What with awards ceremonies and other end-of-the-school year events, we’ve been up early and to bed late and I’ve been seeing all sorts of people I rarely see in between. One of them told me he’s trying to “cut through the Gordian knot” of kid sports and school schedules so he can come with us to take a road trip through the inevitably predicted rain to the most crowded part of a nearby city tomorrow night.  As my friends used to say about spending too much money getting to the beach, it is a highly inadvisable thing.  And yet, well nigh irresistible.
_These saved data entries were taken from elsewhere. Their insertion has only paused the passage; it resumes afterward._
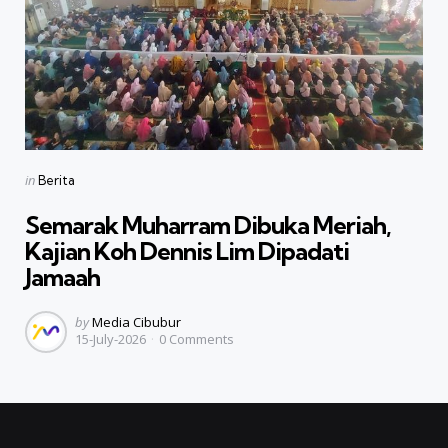
Categories
Posted
in
Berita
in
Semarak Muharram Dibuka Meriah,
Kajian Koh Dennis Lim Dipadati
Jamaah
Posted
by
Media Cibubur
15-July-2026
0
Comments
by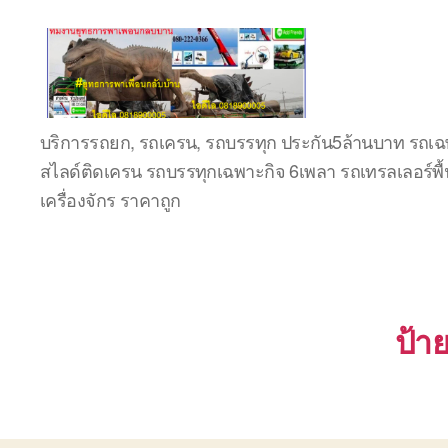
ชลบุรี
บริการรถยก, รถเครน, รถบรรทุก ประกัน5ล้านบาท รถเฉพ
รถ
สไลด์ติดเครน รถบรรทุกเฉพาะกิจ 6เพลา รถเทรลเลอร์พื้
เครน
ยก
เครื่องจักร ราคาถูก
ของ
หนัก
ติดต่อ
0818900005,
0640711613,
0800628488
ป้า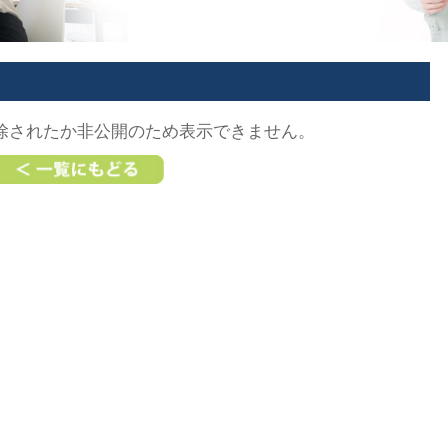
除されたか非公開のため表示できません。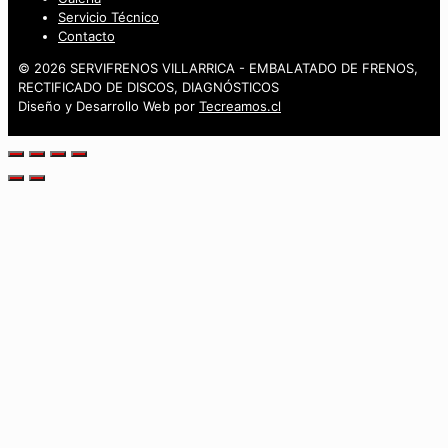
Servicio Técnico
Contacto
© 2026 SERVIFRENOS VILLARRICA - EMBALATADO DE FRENOS,
RECTIFICADO DE DISCOS, DIAGNÓSTICOS
Diseño y Desarrollo Web por
Tecreamos.cl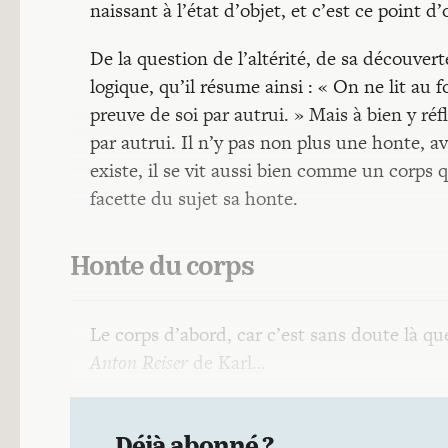
naissant à l’état d’objet, et c’est ce point d
De la question de l’altérité, de sa découve
logique, qu’il résume ainsi : « On ne lit a
preuve de soi par autrui. » Mais à bien y réfl
par autrui. Il n’y pas non plus une honte, a
existe, il se vit aussi bien comme un corps 
facette du sujet sa honte.
Honte du corps
Le corps d’abord, car c’est sans doute là q
Anton Reiser
de Karl…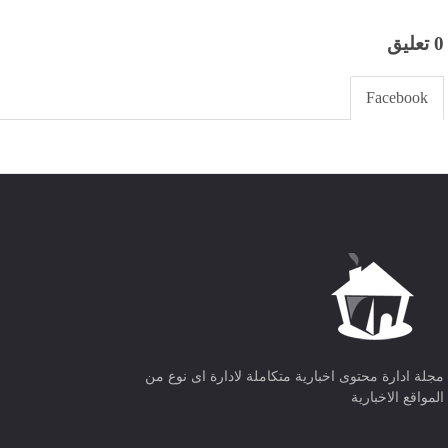
0 تعليق
Facebook
مجلة ادارة محتوى اخبارية متكاملة لادارة اى نوع من
المواقع الاخبارية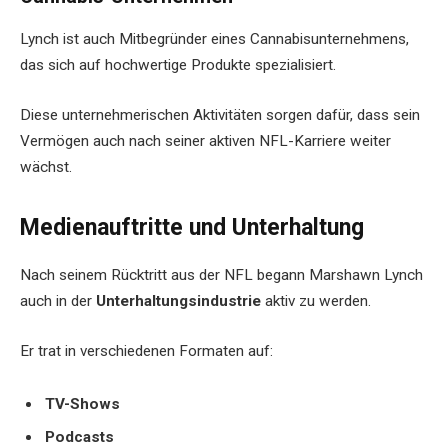
Lynch ist auch Mitbegründer eines Cannabisunternehmens,
das sich auf hochwertige Produkte spezialisiert.
Diese unternehmerischen Aktivitäten sorgen dafür, dass sein
Vermögen auch nach seiner aktiven NFL-Karriere weiter
wächst.
Medienauftritte und Unterhaltung
Nach seinem Rücktritt aus der NFL begann Marshawn Lynch
auch in der
Unterhaltungsindustrie
aktiv zu werden.
Er trat in verschiedenen Formaten auf:
TV-Shows
Podcasts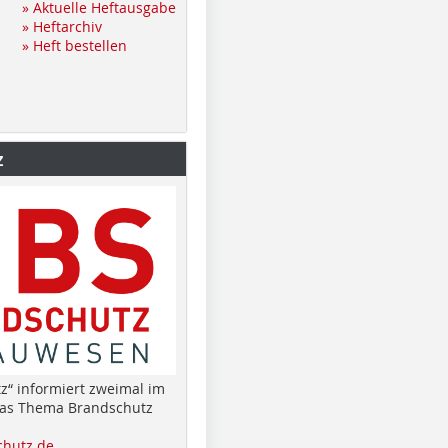
» Aktuelle Heftausgabe
» Heftarchiv
» Heft bestellen
z
z“ informiert zweimal im
das Thema Brandschutz
hutz.de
The inimitable poet Dorianne Laux says it best, in her poem “The Mysterious Human Heart in New York,” which is from her new volume that I’ve already touted here once, The Book of Men:

Streetwise but foolish, the heart
knows what’s good for it but goes
for the dark bar, the beer before noon,
the doughy pretzel hot and salty, tied up
in a Gordian knot. It takes a walk
through Tompkins Square where
the homeless sleep it off on stone benches,
one shrouded body to each gritty sarcophagus.
The streets fill with taxis and trucks,
pinstripes and briefcases, and the subways
spark and sway underground. The sun
is snagged on the Empire State, performing
its one-note song, the citizens below
dragging their shadows down the sidewalk
like sidekicks, spitting into the gutter
as if on cue, as if in a musical,
as if there’s no association between the trash
flapping against the chain link and the girl
with her skirt up in the alley. When the traffic
jams on 110th–a local pain, a family affair–
the Starbucks junkie leans against the glass
and laughs into his hand, a cabbie
sits on his hood and smokes, cops
on skates weave through the exhaust,
billy club blunts bumping against their
dark blue thighs. Everyone’s on a cell phone,
the air a-buzz with yammer and electricity
as the heart of the city pounds like a man
caught in the crosswalk holding his shoulder,
going down on one knee, then blundering
into Central Park to lean over the addled bridge,
the sooty swans floating under him, grown fat
on cheap white bread. Oh heart, with your
empty pockets and your hat on backwards,
stop looking at yourself in the placid waters.
Someone is sneaking up behind you
in an overcoat lined with watches,
and someone else is holding a cardboard sign
that says: The End Is Here.

Sometimes your heart feels better when you do what you know is not good for it. As the parent of a high school senior, I would desperately like to tell my heart to go ahead, spend more time “looking at yourself” instead of having to pay attention to the way the doomsday sign is “sneaking up behind.”